● Actions to take
(a) Answer these questions using the business notes, one answer per line:
(i) What two main types of innovation are named?
(ii) What does "accumulated output" mean?
(iii) Besides Apple, which three firms are named as having been less successful with reliability?
(b) Copy everything in the business notes from "When customers evaluate" down to "quality as reliability.", word for word.

● Reading passage
When customers evaluate the quality of a product, they commonly measure it against two kinds of attributes: those related to quality as excellence and those related to quality as reliability.

From a quality-as-excellence perspective, the important attributes are things such as a product’s design and styling, its aesthetic appeal, its features and functions. This is an are that Apple particularly understand.

With regard to quality as reliability, a product can be said to be reliable when it consistently performs the function it was designed for, performs it well, and rarely, if ever, breaks down. Apple in recent years have been less successful in this respect, as have a number of highly respected firms – Boeing, Toyota and Samsung currently to name but a few.

When products are reliable, less employee time is wasted making defective products, or providing substandard services, and less time has to be spent fixing mistakes—which means higher employee productivity and lower unit costs. Thus, high product quality not only enables a company to differentiate its product from that of rivals, but, if the product is reliable, it also lowers costs.

Innovation refers to the act of creating new products or processes. There are two main types of innovation: product innovation and process innovation.

Product innovation is the development of products that are new to the world or have superior attributes to existing products.

Process innovation is the development of a new process for producing products and delivering them to customers.

Innovation is linked very much to culture. In an organisation where there is a strong desire for centralised control, innovation will be less likely to occur. There is a tension then between control and creativity.

Efficiency and Economies of scale

Efficiency - Measured by the quantity of inputs that it takes to produce a given output

Economies of scale: Reductions in unit costs attributed to a larger output

Ability to spread fixed costs over a large production volume and produce in large volumes

To achieve greater division of labor and specialization

Diseconomies of scale: Unit cost increases associated with a large scale of output

Learning Effects

Cost savings that come from learning by doing

More significant when a technologically complex task is repeated, as there is more to learn

Diminish in importance after a period of time

Triggered by changes in a company’s production system

Simulation

Developing and launching new products or features

Manufacturing a new phone

Commissioning new plants

Experience Curve

Systematic lowering of the cost structure, and consequent unit cost reductions - occur over the life of a product

A product’s per-unit production costs decline each time its accumulated output doubles - accumulated output - Total output of a product since its introduction

Useful in industries that mass-produce a standardised output

Hill et al, 2015

Two Perspectives On Shaping The Business Model

Topic 4 – Why Are Some Industries More Profitable Than Others?

● Recorded data

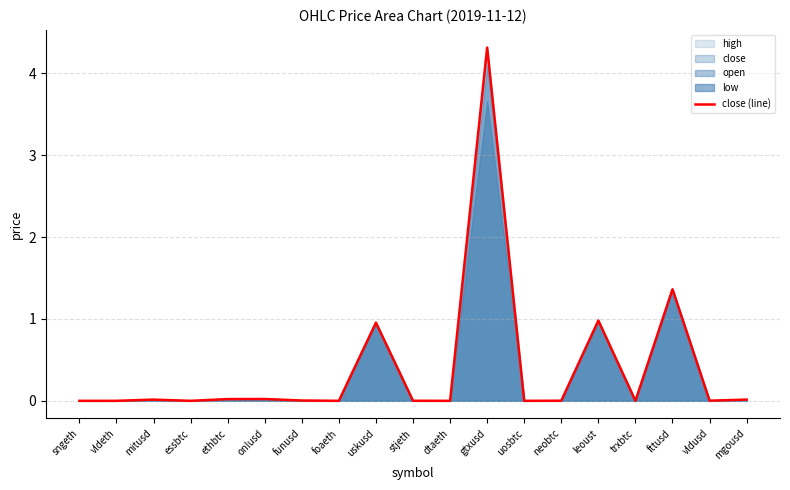

Is it true that close (line) equals 0.0 at stjeth?

True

● Responses for each task
(a)
(i) Product innovation and process innovation.
(ii) Total output of a product since its introduction.
(iii) Boeing, Toyota and Samsung.

(b)
When customers evaluate the quality of a product, they commonly measure it against two kinds of attributes: those related to quality as excellence and those related to quality as reliability.